Ocean Drilling. The Ocean Drilling Program (ODP) is entering a period of transition. Though it is closely allied with the academic fleet user community, this program is not part of UNOLS, but rather an international partnership formed to explore Earth’s origin and evolution through retrieving and studying long cores of sediment and rock from beneath the seafloor. ODP’s seagoing component is the drilling ship JOIDES Resolution. The present ODP international agreements expire in 2003, and a follow-on program is being intensely discussed, with the US, Japan, and the European Union playing major roles.
It will probably sort out to an international, two-ship program, with Japan building a new ship offering riser capabilities and the second ship possibly being an upgraded JOIDES Resolution. (A riser surrounds the drill-string and offers environmental protection by capturing drilling debris as well as oil or gas from deposits that may be encountered during drilling.

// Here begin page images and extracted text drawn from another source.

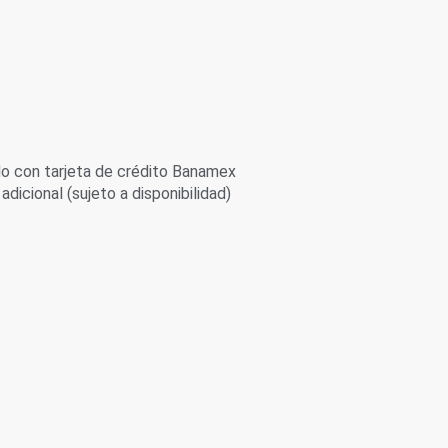
 con tarjeta de crédito Banamex
adicional (sujeto a disponibilidad)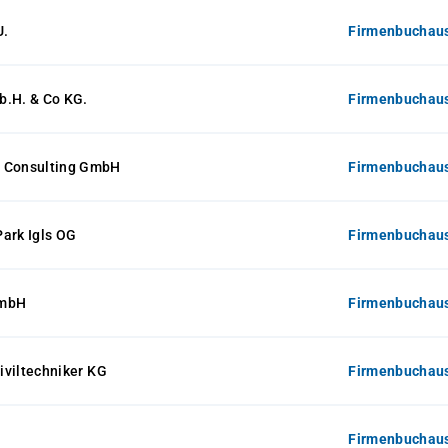
U.
Firmenbuchaus
b.H. & Co KG.
Firmenbuchaus
 Consulting GmbH
Firmenbuchaus
ark Igls OG
Firmenbuchaus
GmbH
Firmenbuchaus
Ziviltechniker KG
Firmenbuchaus
Firmenbuchaus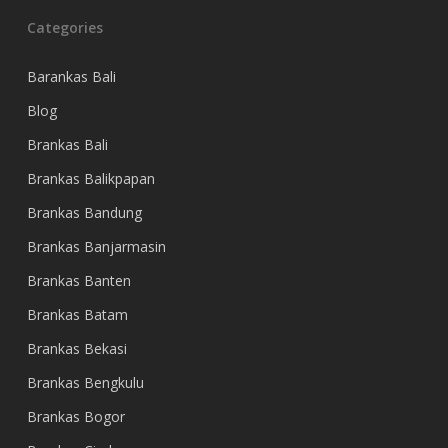
Categories
Barankas Bali
Blog
Brankas Bali
Brankas Balikpapan
Brankas Bandung
Brankas Banjarmasin
Brankas Banten
Brankas Batam
Brankas Bekasi
Brankas Bengkulu
Brankas Bogor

Riser capability would extend the possibilities for scientific drilling on continental margins.)
Autonomous Underwater Vehicles (AUVs). These vehicles are just now emerging from the early development stage, and progress is dramatic and rapid. They can be programmed to conduct repeated data-gathering surveys with a variety of instruments over many months from a base on the seafloor. In the near-term, they have the strong potential to join Alvinand ROVs as the enabling tools of benthic science to complement other investigative systems.
Long-Term Observatories. Over the past decade, there has been increasing interest in long-term (years to decades) observations of physical variables in and beneath the oceans in several oceanographic disciplines. For example, WHOI’s Oceanographic Systems Laboratory (OSL), led by Senior Engineer Chris von Alt and working with Rutgers University scientists, installed two instrument nodes at LEO-15 (Long-term Ecosystem Observatory in 15 meters of water) off the coast of New Jersey in September 1996. Node instruments, which can be controlled via the Internet, measure conductivity, temperature, pressure, dissolved oxygen, optical backscatter, and other parameters of the coastal environment via sensors mounted on a buoy that makes preprogrammed or on-command vertical profiles of the water column. Repeating these profiles over time provides a three-dimensional representation of the ocean as it moves past the observatory.

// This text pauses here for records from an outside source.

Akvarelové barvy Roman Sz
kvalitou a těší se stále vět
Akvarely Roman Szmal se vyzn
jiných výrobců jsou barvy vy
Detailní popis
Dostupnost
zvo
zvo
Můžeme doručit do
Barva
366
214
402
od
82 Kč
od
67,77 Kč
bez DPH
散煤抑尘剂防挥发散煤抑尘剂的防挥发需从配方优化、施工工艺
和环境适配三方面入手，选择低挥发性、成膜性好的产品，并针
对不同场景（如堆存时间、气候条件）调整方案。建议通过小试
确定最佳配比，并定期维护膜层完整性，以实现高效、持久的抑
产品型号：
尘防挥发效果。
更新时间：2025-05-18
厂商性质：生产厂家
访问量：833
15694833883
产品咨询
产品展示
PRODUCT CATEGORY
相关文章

Drifting Profilers. New technology for profiling the water column using autonomous, freely drifting floats is now being used extensively by many oceanographers, and plans are accelerating to increase the number of variables that can be measured. This will greatly improve our ability to acquire regular water-column observations over large areas of the oceans, especially in remote and climatically unfriendly regions that have been undersampled or not sampled at all. This has important implications for collecting observations to aid ocean and climate modeling efforts.
Progress in all these areas of oceanographic interest, integrated with timely research vessel upgrades and replacements will support a vigorous US ocean science program well into the future.
Rear Admiral Richard Pittenger came to WHOI in 1990 after a prolonged (37-year) “apprenticeship” in the Navy. He says he has more or less settled into the niche of managing WHOI’s Marine Operations department, which includes Atlantis, Knorr, Oceanus, Asterias, Alvin, and Argo II, Medea/Jason, and DSL 120, but reserves judgement on a final career decision. Dick is active in the oceanographic community, serving on the UNOLS Council and as a technical consultant to the Arctic Research Council.